O governo Lula (PT) deve propor travas à ampliação, pelos países do Mercosul, das listas de exceções à tarifa comum do bloco. O objetivo é evitar uma redução brusca de alíquotas, que prejudique produtores brasileiros.
Brasil, Argentina, Paraguai e Uruguai fizeram um acordo em abril em torno de uma proposta para flexibilizar as regras do Mercosul e permitir que os países-membros reduzam parte de suas tarifas comerciais.
A decisão foi uma sinalização do bloco à equipe de Donald Trump, em meio às negociações para tentar reverter os impactos das taxas de importação anunciadas pelo republicano.
A proposta acertada em abril, durante reunião de chanceleres do Mercosul em Buenos Aires, previa a inclusão de 50 códigos adicionais de produtos na chamada Letec (Lista de Exceções à Tarifa Externa Comum).
O bloco adota um imposto de importação comum, mas na prática cada país tem uma lista de exceções que permite adotar tarifas diferentes, com maior flexibilidade. As exceções podem ser de alíquotas inferiores ou superiores às da TEC (Tarifa Externa Comum), mas não podem ultrapassar os níveis acordados na OMC (Organização Mundial do Comércio).
Apesar de ter havido concordância entre os membros do Mercosul sobre a ampliação da Letec, há divergências em relação a como o processo deve ocorrer.
A principal preocupação no governo Lula é uma redução aguda de tarifas dos demais sócios em setores importantes para a indústria nacional, que significaria uma perda de mercado para produtos brasileiros.
Para evitar esses prejuízos, segundo interlocutores ouvidos pela Folha, a proposta que o Brasil apresentará no Mercosul deve prever um poder de veto de qualquer sócio a reduções tarifárias que sejam realizadas com base na atual extensão da Letec.
Outros dispositivos da proposta brasileira devem proibir que os cortes tarifários sejam excessivamente concentrados em um determinado setor econômico. O objetivo é que eventuais reduções do imposto sejam diluídas em diferentes segmentos, para evitar que uma determinada indústria brasileira sofra prejuízos excessivos com a abertura comercial dos demais membros do Mercosul.

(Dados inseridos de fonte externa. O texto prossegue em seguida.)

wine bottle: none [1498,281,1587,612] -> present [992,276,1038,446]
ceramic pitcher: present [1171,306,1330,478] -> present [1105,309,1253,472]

As travas propostas no anteprojeto brasileiro contrastam com o modelo defendido pela Argentina. Poucas semanas depois da reunião de chanceleres de abril, Buenos Aires defendeu que os países do Mercosul tivessem autonomia total para definir como aplicariam seus cortes tarifários.
O governo de Javier Milei, que recebeu o apoio de Uruguai e Paraguai, também entende que a ampliação da Letec nos casos do Brasil e da Argentina —as maiores economias do Mercosul— deve valer até o final de 2028. O governo Lula, por sua vez, quer tratar a situação como uma autorização excepcional, com prazo até dezembro de 2027.
Técnicos de Brasil, Argentina, Uruguai e Paraguai devem se reunir novamente em Buenos Aires nesta semana para tentar fechar um acordo entre as duas propostas que estão sobre a mesa.
A concordância com uma Letec ampliada ocorreu dias depois de Trump impor tarifas a todos os parceiros comerciais dos americanos. Os membros do Mercosul foram atingidos por uma alíquota de 10%.
Desde então, diferentes governos negociam com Washington para conseguir reduzir as barreiras impostas pelo americano. Com a ampliação da Letec, os países do Mercosul terão mais liberdade para reduzir suas tarifas durante essas tratativas.
A decisão de ampliar a lista de exceções da tarifa comum é particularmente importante para a Argentina de Javier Milei, que busca aprofundar seu relacionamento comercial com os EUA.
Para o governo Milei, essa flexibilidade confere ao país uma margem de manobra para negociar algum tipo de entendimento com Washington.
O argentino chegou a defender um acordo de livre comércio com os EUA, mas recuou diante da falta de interesse da gestão Trump e da impossibilidade de negociar um amplo tratado do tipo sem anuência dos demais integrantes do Mercosul.
No caso do Brasil, as conversas com os EUA ocorrem em duas frentes. Em uma, assessores de Lula tentam convencer os americanos a reabrir cotas de importação para aço e alumínio, itens afetados por uma tarifa de 25% anunciada por Trump em fevereiro. A alíquota foi posteriormente elevada para 50%.
Em outra, auxiliares do petista tratam com o governo Trump sobre queixas específicas, como a diferença de impostos dos dois países para importação de etanol. Enquanto o Brasil tem uma tarifa de 18%, os EUA aplicam um índice de 2,5% —a diferença é frequentemente citada por Washington como exemplo de tratamento injusto.
Atualmente, o Brasil está autorizado a adotar tarifas diferentes para até 100 códigos no âmbito da Letec. Fazem parte da lista em vigor produtos como azeites de oliva (com tarifa zerada, em comparação a uma TEC de 9%), absorventes e marca-passos.